**What is expected:** Set down, word for word, the entries from the line with "line at (68, 14): dashed -> solid" up to and including the line with "line at (201, 161): dashed -> solid".

**Data:**
────────────────────────────────────────
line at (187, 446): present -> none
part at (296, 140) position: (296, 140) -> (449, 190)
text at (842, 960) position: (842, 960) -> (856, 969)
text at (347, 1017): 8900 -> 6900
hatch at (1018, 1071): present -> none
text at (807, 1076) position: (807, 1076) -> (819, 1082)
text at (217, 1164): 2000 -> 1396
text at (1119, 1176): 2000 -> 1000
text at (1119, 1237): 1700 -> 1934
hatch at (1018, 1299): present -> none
────────────────────────────────────────
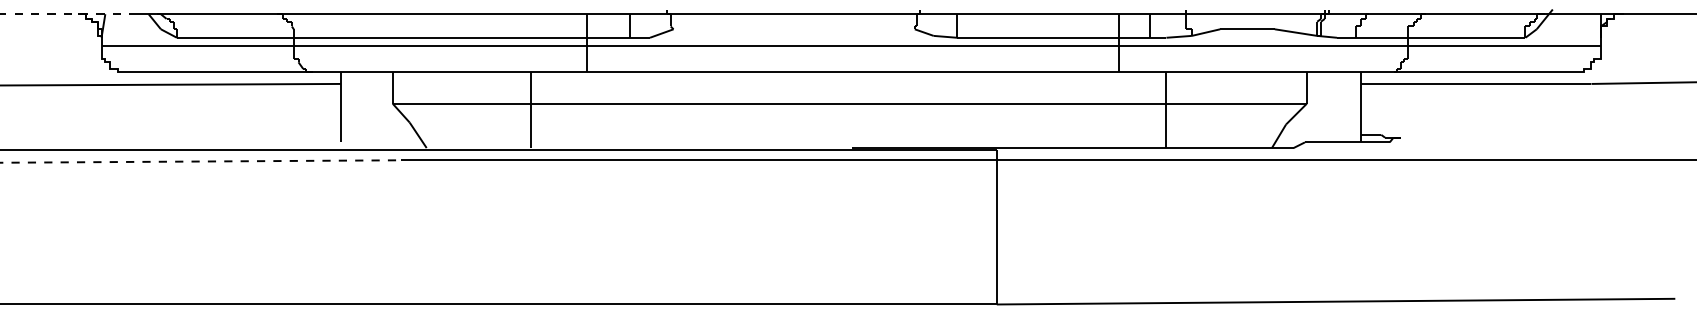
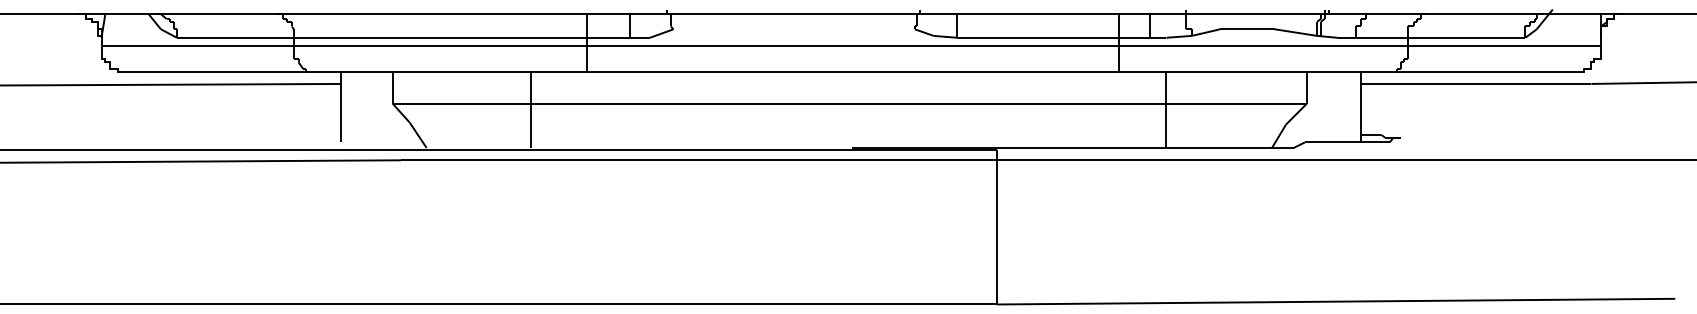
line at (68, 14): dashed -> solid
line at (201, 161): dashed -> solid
────────────────────────────────────────
**Response:**
line at (68, 14): dashed -> solid
line at (201, 161): dashed -> solid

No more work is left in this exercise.